Shorts offers international variety of features
By Spencer Essey
sessey@mscd.edu

The World According to Shorts
Not rated
95 minutes
Opens Sept. 15

Tired of movies full of hackneyed dialogue and tired plot lines? Lost your taste for big-budget features supported by special effects and catch phrases?

In The World According to Shorts, independent film producer Jonathan Howell offers an international alternative to the standard Hollywood fare. The compilation brings together six short films from around the globe and showcases some of independent film’s brightest voices.

In 2000 Howell began showcasing short films, bringing the world’s best short movies to an American audience. Many of his selections went on to garner Oscar nominations and appearances at the Cannes film festival. Thanks to Howell’s efforts, many short films that would normally have stayed in their home countries made it to U.S. theaters.

In The World According to Shorts, Howell has brought together six of the best selections in a retrospective that deals with various issues of the human condition. The shorts spotlight individual filmmakers and point to the latest global trends in filmmaking.

Ranging from experimental to animation to traditional narrative fiction, the diverse shorts come together to form a whole that is both entertaining and frightening with their honesty and insight. The films’ content deftly switches from humorous to unsettling.

In the Polish short Antichrist, a group of playmates finds a leader who believes he is (surprise!) the Antichrist. Against the cold, lifeless backdrop of a stone quarry, the would-be evil prophet has his band of followers partake in dangerous games. The games begin to spiral out of control and the boys are left broken and looking for lost hope.

While Antichrist deals with the loss of hope and our search for leaders, an experimental film from Australia, We Have Decided Not to Die, takes a more overarching view of life’s different stages.
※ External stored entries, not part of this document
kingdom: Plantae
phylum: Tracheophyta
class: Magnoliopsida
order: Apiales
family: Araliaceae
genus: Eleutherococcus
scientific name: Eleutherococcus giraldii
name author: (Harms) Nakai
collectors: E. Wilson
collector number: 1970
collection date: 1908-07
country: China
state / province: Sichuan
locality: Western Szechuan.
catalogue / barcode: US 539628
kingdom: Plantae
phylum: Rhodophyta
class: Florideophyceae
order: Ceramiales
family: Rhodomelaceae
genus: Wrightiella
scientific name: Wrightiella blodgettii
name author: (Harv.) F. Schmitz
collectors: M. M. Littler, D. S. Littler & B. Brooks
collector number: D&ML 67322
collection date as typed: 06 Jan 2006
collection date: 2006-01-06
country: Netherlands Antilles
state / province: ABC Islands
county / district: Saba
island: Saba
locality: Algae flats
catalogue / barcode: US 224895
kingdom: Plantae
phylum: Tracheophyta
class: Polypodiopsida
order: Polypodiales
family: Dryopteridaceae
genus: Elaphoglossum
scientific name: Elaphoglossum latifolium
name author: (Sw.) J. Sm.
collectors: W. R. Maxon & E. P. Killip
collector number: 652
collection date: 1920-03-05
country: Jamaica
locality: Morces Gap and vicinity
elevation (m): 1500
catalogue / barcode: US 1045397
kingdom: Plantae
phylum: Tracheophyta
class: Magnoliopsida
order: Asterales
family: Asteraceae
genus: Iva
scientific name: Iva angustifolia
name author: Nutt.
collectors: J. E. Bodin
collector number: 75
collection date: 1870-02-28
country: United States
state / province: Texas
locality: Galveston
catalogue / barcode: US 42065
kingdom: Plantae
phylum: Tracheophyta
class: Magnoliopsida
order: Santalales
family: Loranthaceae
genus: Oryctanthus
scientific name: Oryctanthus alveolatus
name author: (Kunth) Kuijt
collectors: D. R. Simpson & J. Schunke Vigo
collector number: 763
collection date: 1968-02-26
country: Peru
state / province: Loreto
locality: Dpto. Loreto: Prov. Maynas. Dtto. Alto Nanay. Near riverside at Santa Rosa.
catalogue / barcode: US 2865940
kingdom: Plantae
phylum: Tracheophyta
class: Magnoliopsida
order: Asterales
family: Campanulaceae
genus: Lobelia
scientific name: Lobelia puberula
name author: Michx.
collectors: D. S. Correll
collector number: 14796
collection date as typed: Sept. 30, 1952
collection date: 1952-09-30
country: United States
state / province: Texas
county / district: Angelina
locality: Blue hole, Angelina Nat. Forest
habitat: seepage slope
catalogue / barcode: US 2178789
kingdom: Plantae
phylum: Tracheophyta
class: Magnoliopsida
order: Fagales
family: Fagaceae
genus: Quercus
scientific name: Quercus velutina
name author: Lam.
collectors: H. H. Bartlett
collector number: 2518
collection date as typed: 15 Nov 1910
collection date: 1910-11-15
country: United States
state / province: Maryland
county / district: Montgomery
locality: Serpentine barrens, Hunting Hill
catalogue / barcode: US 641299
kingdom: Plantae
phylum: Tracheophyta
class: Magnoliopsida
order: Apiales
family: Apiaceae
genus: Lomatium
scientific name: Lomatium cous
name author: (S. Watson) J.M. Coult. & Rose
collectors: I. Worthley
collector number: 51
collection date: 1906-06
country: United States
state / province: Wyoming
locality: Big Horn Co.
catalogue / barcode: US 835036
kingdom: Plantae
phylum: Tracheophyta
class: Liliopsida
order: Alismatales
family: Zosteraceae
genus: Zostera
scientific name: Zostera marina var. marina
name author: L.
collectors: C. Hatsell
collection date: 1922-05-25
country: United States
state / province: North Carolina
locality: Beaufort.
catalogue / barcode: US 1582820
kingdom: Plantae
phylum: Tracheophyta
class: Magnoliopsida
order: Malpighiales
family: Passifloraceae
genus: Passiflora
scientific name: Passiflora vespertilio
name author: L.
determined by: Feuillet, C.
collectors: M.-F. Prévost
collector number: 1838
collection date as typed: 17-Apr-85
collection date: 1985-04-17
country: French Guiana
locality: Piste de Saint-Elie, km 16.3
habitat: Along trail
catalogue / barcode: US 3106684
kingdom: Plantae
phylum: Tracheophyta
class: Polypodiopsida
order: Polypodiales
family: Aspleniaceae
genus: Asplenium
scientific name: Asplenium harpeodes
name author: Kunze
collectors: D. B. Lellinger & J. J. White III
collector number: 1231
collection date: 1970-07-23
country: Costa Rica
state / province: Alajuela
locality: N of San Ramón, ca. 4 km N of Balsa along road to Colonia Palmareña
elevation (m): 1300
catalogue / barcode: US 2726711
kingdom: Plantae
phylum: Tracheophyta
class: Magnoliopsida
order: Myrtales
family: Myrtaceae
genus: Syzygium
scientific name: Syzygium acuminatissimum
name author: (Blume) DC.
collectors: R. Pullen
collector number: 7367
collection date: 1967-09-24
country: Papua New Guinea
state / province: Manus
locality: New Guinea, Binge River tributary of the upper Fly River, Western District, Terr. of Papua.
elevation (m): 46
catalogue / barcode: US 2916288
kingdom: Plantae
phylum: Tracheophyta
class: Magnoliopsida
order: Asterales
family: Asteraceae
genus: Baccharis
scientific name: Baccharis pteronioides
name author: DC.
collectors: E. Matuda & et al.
Director Daniel Askill examines the three cycles of life: birth, life and (in lieu of death) rebirth. The film features stunning visuals and camera work reminiscent of David Lynch techniques.

Ring of Fire, An animated film from Germany, mixes the psychedelic ambience of Pink Floyd’s The Wall with an unsettling amount of Freudian sexual imagery. This unlikely combination takes place before a western backdrop as a story of innocence lost. The narrator’s gruff tone recalls Sam Eliot and lends credibility to the film’s perverted Western mood.

In uniting different cinematic voices Howell has created something more than the film’s composite parts. The World According to Shorts provides something a standard feature length cannot: instead of one artist’s insight into what it means to be human, it provides six.

The diverse tableau that emerges is a provocative and engaging alternative to bloated budgets and vacuous content.